▸ WRITTEN TASK
Update the lines from the one with "family: Nymphalidae" through the end of the records, changing "scientific name" to "taxon name" and keeping everything else the same. Give only those lines.

(Stored data entries)
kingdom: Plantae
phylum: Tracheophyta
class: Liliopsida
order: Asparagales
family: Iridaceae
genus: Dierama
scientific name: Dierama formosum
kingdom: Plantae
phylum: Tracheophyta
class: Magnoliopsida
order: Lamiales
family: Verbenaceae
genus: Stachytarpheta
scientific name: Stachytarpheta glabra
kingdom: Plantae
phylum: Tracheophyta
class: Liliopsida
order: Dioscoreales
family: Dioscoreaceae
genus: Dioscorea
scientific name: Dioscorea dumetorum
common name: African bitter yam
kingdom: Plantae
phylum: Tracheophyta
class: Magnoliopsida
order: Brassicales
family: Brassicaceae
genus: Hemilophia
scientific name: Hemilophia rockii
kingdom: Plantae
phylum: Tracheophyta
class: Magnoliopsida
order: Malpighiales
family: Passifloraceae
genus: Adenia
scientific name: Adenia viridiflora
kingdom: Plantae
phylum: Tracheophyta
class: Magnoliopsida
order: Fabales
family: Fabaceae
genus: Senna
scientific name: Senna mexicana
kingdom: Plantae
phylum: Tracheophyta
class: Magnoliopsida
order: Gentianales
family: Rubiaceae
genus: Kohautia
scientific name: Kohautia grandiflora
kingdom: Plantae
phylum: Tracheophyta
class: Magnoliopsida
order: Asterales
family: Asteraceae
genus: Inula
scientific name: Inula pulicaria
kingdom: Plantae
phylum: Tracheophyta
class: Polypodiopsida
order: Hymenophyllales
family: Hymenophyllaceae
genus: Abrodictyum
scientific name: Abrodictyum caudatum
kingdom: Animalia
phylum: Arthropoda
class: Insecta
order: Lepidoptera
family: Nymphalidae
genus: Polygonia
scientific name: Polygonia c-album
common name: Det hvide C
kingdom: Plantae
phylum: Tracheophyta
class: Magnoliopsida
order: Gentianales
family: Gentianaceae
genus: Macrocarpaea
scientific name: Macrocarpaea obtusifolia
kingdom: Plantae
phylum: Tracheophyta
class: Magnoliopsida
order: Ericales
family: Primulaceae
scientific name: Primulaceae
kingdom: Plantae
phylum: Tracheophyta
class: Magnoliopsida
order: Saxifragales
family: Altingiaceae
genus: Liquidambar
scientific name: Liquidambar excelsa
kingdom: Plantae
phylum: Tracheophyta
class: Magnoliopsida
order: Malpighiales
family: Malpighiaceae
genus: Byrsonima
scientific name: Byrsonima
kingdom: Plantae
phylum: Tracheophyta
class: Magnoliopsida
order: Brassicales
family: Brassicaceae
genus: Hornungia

▸ FINAL ANSWER
family: Nymphalidae
genus: Polygonia
taxon name: Polygonia c-album
common name: Det hvide C
kingdom: Plantae
phylum: Tracheophyta
class: Magnoliopsida
order: Gentianales
family: Gentianaceae
genus: Macrocarpaea
taxon name: Macrocarpaea obtusifolia
kingdom: Plantae
phylum: Tracheophyta
class: Magnoliopsida
order: Ericales
family: Primulaceae
taxon name: Primulaceae
kingdom: Plantae
phylum: Tracheophyta
class: Magnoliopsida
order: Saxifragales
family: Altingiaceae
genus: Liquidambar
taxon name: Liquidambar excelsa
kingdom: Plantae
phylum: Tracheophyta
class: Magnoliopsida
order: Malpighiales
family: Malpighiaceae
genus: Byrsonima
taxon name: Byrsonima
kingdom: Plantae
phylum: Tracheophyta
class: Magnoliopsida
order: Brassicales
family: Brassicaceae
genus: Hornungia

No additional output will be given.